The study, which analyzed data for 11,820 people from the National Health and Nutrition Examination Survey, appears in the February issue of the Annals of Behavioral Medicine. It is the first national examination of the link between religiousness and physical activity, Gillum said.

The analysis did not explore what makes older religious women more active. But Gillum said his work uncovers some interesting possibilities, considering that social scientists know that older women — age 60 and upward — are the most religious group in the United States, and health experts say older women are among the least active American adults.

“If the older women are more internally committed to religion, maybe they consider more what their religion says about physical activity,” Gillum said.

Religious beliefs like “the body is the temple of the spirit” may encourage older women to adopt health-promoting behaviors — like exercise — that are in line with that value, Gillum suggested.

The findings may also reflect an increase in church-sponsored, health-promotion programs, he said. But obesity and health researcher Karen Hye-cheon Kim, Ph.D., said that trend may not be widespread enough to influence the new study.

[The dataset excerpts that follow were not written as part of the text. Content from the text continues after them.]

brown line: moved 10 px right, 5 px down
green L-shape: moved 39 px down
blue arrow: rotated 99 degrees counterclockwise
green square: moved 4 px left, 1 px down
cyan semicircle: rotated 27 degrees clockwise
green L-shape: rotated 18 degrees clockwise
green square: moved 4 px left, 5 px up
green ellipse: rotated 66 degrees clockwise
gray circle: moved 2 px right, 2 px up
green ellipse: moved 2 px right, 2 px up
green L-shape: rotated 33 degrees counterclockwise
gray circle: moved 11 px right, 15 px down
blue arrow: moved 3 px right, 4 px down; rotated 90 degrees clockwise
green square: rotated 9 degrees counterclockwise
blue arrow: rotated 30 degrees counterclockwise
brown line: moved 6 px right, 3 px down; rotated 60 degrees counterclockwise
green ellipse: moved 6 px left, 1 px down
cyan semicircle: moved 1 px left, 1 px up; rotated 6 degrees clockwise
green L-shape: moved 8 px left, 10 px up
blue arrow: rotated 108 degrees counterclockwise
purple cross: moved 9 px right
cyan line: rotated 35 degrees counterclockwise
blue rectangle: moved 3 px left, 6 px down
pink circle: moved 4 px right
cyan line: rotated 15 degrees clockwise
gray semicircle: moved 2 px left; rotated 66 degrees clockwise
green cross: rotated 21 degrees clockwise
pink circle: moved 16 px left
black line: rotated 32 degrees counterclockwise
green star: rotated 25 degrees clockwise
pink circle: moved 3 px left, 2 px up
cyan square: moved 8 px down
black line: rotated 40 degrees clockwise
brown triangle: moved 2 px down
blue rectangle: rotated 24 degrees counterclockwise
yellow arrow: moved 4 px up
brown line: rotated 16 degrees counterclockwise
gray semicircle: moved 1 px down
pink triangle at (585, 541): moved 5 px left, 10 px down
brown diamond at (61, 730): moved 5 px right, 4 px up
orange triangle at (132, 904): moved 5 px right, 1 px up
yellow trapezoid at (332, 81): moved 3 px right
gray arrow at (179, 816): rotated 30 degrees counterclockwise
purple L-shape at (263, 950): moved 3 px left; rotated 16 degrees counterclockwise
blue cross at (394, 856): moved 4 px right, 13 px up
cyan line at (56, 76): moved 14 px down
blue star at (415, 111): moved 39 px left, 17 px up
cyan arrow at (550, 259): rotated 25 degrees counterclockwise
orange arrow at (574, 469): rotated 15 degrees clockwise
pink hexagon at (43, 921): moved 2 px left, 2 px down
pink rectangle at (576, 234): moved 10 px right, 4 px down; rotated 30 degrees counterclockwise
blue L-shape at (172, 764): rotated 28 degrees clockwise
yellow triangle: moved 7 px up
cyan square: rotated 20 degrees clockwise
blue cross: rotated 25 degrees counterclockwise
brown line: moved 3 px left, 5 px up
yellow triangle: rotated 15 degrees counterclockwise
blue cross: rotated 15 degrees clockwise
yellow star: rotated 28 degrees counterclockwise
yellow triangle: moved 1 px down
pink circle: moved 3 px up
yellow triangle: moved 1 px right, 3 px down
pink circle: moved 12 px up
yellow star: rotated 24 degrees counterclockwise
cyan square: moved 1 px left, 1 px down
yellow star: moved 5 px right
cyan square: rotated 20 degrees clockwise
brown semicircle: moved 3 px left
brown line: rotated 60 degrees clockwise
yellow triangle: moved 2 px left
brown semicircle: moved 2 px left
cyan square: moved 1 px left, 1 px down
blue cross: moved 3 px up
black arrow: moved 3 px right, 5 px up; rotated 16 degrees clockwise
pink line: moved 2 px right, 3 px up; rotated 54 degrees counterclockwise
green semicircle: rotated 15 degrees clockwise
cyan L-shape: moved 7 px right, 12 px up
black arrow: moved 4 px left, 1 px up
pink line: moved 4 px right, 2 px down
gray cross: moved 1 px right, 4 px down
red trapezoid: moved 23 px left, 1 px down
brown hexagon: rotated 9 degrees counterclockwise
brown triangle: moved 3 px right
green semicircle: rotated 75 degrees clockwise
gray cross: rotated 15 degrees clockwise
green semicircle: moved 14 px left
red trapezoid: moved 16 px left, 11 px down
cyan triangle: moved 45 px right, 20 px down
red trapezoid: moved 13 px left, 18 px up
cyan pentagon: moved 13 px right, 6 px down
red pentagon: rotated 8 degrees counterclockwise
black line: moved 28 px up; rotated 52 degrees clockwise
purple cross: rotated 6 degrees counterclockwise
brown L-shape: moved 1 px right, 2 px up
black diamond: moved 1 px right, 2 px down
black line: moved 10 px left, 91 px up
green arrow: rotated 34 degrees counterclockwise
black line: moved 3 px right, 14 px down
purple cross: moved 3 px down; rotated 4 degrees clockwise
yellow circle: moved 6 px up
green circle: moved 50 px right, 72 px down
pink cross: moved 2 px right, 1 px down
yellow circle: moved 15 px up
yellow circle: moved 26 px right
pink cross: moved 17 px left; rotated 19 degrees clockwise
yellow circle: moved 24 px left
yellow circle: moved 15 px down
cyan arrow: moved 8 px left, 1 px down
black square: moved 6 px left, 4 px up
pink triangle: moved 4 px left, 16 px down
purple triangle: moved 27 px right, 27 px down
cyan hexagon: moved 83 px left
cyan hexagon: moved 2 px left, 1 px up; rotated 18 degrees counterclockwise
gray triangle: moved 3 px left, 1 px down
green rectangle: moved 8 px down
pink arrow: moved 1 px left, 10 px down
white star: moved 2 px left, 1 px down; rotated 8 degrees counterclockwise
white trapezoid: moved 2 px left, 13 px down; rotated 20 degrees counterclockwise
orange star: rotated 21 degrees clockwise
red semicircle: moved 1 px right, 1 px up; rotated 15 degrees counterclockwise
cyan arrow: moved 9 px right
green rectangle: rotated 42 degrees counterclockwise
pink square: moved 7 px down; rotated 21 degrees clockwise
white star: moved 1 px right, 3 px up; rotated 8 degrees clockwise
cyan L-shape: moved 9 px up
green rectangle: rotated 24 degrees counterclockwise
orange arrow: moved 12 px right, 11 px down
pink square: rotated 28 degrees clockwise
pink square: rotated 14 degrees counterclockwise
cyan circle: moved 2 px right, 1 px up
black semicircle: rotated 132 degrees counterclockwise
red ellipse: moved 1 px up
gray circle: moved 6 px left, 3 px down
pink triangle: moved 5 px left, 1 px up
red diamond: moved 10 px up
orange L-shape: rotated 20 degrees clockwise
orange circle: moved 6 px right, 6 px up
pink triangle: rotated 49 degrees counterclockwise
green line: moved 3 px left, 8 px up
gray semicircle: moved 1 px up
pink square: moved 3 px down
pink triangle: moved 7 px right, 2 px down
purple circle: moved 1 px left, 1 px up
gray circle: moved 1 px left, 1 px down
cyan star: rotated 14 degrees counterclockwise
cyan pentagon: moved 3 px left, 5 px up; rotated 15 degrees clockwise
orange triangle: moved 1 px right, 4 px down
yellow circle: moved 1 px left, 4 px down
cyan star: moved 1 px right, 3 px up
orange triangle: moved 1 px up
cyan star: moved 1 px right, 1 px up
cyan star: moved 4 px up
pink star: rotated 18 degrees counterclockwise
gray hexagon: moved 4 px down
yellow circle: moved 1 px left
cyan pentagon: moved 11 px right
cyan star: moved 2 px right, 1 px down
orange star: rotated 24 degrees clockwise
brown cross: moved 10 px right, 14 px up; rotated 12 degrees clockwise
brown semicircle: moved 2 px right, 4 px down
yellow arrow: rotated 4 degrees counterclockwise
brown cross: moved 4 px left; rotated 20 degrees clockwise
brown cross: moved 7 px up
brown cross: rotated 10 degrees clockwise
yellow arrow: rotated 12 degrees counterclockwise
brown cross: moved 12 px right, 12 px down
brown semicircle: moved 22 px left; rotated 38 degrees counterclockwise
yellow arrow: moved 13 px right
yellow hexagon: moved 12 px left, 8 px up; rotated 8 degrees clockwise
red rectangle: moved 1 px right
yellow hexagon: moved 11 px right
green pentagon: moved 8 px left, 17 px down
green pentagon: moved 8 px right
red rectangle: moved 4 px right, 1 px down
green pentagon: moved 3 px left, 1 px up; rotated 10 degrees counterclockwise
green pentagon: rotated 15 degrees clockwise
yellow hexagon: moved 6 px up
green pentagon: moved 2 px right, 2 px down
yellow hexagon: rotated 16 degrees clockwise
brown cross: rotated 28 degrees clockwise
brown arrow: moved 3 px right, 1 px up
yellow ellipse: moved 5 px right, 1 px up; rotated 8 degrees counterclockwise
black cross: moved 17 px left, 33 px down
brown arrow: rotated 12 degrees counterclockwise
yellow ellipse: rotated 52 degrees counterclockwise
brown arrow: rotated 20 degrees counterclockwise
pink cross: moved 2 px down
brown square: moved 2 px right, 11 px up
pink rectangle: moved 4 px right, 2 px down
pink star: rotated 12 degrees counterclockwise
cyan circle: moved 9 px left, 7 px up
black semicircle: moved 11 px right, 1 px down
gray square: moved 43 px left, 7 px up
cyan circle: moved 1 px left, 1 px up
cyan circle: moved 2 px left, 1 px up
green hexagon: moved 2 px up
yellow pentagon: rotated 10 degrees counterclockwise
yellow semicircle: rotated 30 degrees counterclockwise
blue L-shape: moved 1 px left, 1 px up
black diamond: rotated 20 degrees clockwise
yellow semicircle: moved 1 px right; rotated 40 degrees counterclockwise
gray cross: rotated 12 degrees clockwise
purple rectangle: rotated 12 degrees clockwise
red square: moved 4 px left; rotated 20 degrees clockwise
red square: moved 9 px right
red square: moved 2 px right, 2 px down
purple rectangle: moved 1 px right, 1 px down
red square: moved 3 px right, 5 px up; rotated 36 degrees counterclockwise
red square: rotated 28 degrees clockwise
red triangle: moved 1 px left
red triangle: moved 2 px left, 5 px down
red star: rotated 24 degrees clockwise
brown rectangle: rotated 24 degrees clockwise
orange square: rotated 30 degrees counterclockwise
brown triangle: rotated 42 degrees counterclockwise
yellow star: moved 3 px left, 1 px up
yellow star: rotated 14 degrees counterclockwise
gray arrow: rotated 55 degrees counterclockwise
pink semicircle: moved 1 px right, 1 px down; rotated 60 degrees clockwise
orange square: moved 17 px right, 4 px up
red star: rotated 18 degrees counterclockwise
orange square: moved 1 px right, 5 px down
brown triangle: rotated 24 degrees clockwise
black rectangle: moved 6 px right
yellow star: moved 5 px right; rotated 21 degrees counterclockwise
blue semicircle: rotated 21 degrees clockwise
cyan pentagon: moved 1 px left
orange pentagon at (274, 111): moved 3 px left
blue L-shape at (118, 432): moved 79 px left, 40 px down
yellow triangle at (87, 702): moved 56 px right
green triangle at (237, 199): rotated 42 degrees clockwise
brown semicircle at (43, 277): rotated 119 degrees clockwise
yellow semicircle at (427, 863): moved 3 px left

“I think there’s been a growth of faith-based programs in health in general, but the majority has been targeted at primarily African-American congregations,” said Kim, an assistant professor with the College of Public Health at the University of Arkansas for Medical Sciences. Gillum’s study is drawn from national data, and is therefore a largely Caucasian sample.

The survey, which was conducted by the federal government, asked respondents about their “leisure-time physical activity,” which includes exercise as well as other pursuits like gardening or biking for fun. Gillum reports results only for the respondents with no mobility limitations.

Scientists haven’t found a universally accepted measure of religiousness, but in Gillum’s study, people who reported that they attended services at least one a week were grouped together as one gauge.

Among older women, “infrequent attenders” were about 40 percent more likely to report that they had not participated in any leisure-time activity in the last month. And within every ethnic group of older women, a greater percentage of infrequent attenders said they’d had no leisure-time physical activity compared to the frequent attenders.

Many scientists are skeptical and cautious about promoting links between health and religion, fearing that those associations will alienate non-religious people or cause them to feel they are unable to access health.

But Kim said: “religion is not proposed to be this black box where it magically affects physical activity. There are very concrete links and proposals of why religion affects health. One is social support.”

“For those who are not as religious, they can find social support in different avenues,” she said. “So that’s why I don’t think it has to be as threatening as some people conceptualize it to be.”